Herman Melvilles „Mardi“, zu seinem zweihundertsten Geburtstag bei Manesse neu aufgelegt (vorher 1997 erstmals in der ACHILLA-Presse), erschien ursprünglich zwei Jahre vor „Moby Dick“ und ist wohl das einzige von Melvilles Werken, dass es an Umfang und Kühnheit mit seinem Meisterwerk aufnehmen kann.
Gleichsam stellt es auch eine Art Vorarbeit zu „Moby Dick“ da, einen Übergang zwischen den launig-abenteuerlichen, stark autobiographischen Südseeeskapaden seiner beiden früheren Romane „Typee“ und „Omoo“ (für manche Interpret*innen ist „Mardi“ eine umfangreichere und ausgefeiltere Version von „Typee“) und der philosophisch-unterlegten Stilvielfalt von „Moby Dick“. Melville selbst schrieb im Vorwort:
„Nachdem ich in jüngster Zeit zwei Reiseerzählungen aus dem Pazifik veröffentlicht hatte, die mancherorts ungläubig aufgenommen wurden, kam mir der Gedanke, tatsächlich ein Südseeabenteuer als Fantasieerzählung zu schreiben, um zu sehen, ob diese Fiktion nicht möglicherweise für wirklich genommen werden kann.“
Inhaltlich ist das Buch im Prinzip eine einzige große Fabelei, ein Beispiel für jenes unbändige Erzählen, das meist mit den frühen Zeiten des Romans und/oder mit einigen frühen Beispielen amerikanischer Literatur assoziiert wird, bspw. mit Miguel de Cervantes „Quijote“, den Werken von Francois Rabelais und Laurence Sterne, bzw.
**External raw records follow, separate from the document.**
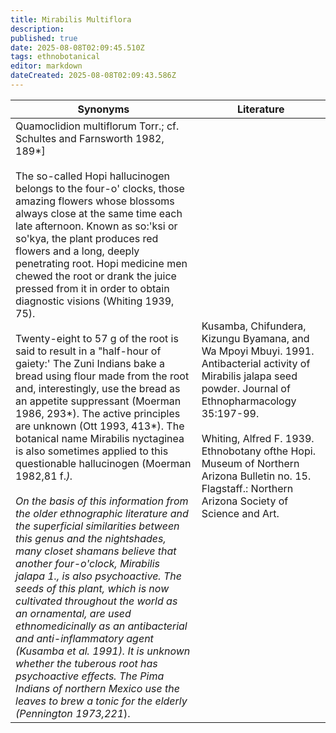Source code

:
 ```yaml
---
title: Mirabilis Multiflora
description: 
published: true
date: 2025-08-08T02:09:45.510Z
tags: ethnobotanical
editor: markdown
dateCreated: 2025-08-08T02:09:43.586Z
---
```


| **Synonyms** | **Literature** |
|---|---|
| Quamoclidion multiflorum Torr.; cf. Schultes and Farnsworth 1982, 189*]<br><br>The so-called Hopi hallucinogen belongs to the four-o' clocks, those amazing flowers whose blossoms always close at the same time each late afternoon. Known as so:'ksi or so'kya, the plant produces red flowers and a long, deeply penetrating root. Hopi medicine men chewed the root or drank the juice pressed from it in order to obtain diagnostic visions (Whiting 1939, 75).<br><br>Twenty-eight to 57 g of the root is said to result in a "half-hour of gaiety:' The Zuni Indians bake a bread using flour made from the root and, interestingly, use the bread as an appetite suppressant (Moerman 1986, 293*). The active principles are unknown (Ott 1993, 413*). The botanical name Mirabilis nyctaginea is also sometimes applied to this questionable hallucinogen (Moerman 1982,81 f.*).<br><br>On the basis of this information from the older ethnographic literature and the superficial similarities between this genus and the nightshades, many closet shamans believe that another four-o'clock, Mirabilis jalapa 1., is also psychoactive. The seeds of this plant, which is now cultivated throughout the world as an ornamental, are used ethnomedicinally as an antibacterial and anti-inflammatory agent (Kusamba et al. 1991). It is unknown whether the tuberous root has psychoactive effects. The Pima Indians of northern Mexico use the leaves to brew a tonic for the elderly (Pennington 1973,221*). | Kusamba, Chifundera, Kizungu Byamana, and Wa Mpoyi Mbuyi. 1991. Antibacterial activity of Mirabilis jalapa seed powder. Journal of Ethnopharmacology 35:197-99.<br><br>Whiting, Alfred F. 1939. Ethnobotany ofthe Hopi. Museum of Northern Arizona Bulletin no. 15. Flagstaff.: Northern Arizona Society of Science and Art. |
Walt Whitmans „Grashalme“ oder Edgar Allen Poes einziger Roman „Die denkwürdigen Erlebnisse des Arthur Gordon Pym“.
Zwar beginnt das Werk noch harmlos, mit einem Walfänger und einer Flucht, doch schon nach etwa hundert Seiten fängt die Handlung an, sich mit wahnwitziger Geschwindigkeit kontinuierlich selbst zu überrumpeln, abzuschütteln. Zahllose Charaktere und unzählige Schauplätze tummeln sich auf den folgenden sechshundert Seiten und in jeder seiner 169 Szenen ist das Buch schon auf dem Sprung zur nächsten. Neben größeren philosophischen Abschweifungen ergeht sich das Buch hier und da auch in satirischen Einlagen, Sagen- und Märchenkosmen werden aufgeworfen und wieder eingestampft, alle paar Seiten eine neue Wendung, beseelt von allerhand.
Es gibt wenige Bücher, mit denen man wirklich eine Reise ins Ungewisse, Unentdeckte, teilweise ins Unergründliche antreten kann, aber „Mardi“ ist eines dieser unbändigen Literaturereignisse, die einen daran erinnern, das dem Erzählen eigentlich keine Schranken gesetzt sind und den Erzähler*innen bis heute alle Mittel, von Willkür bis zu Psychologie, zur Verfügung stehen. Melville schöpft grandios aus dem Vollen, dennoch ist das Buch streckenweise auch eine Zumutung, eine schillernde und beeindruckende, voller Pathos, der heute undenkbar wäre, aber gerade deshalb eine gewisse Anziehung besitzt, wenn man sich darauf einlässt.
Großartig und auf jeden Fall das Anmerkungs- und Fußnotenverzeichnis, das das Buch erst zur Gänze für heutige Leser*innen zugänglich macht. An die 600 Fußnoten hat der Übersetzer Rainer G. Schmidt dem Werk beigefügt, die Begriffe erklären und Spekulationen zur Lage von Orten beitragen – und vieles mehr. Mit einem solchen Kompass kann man sich getrost auf das Abenteuer einlassen!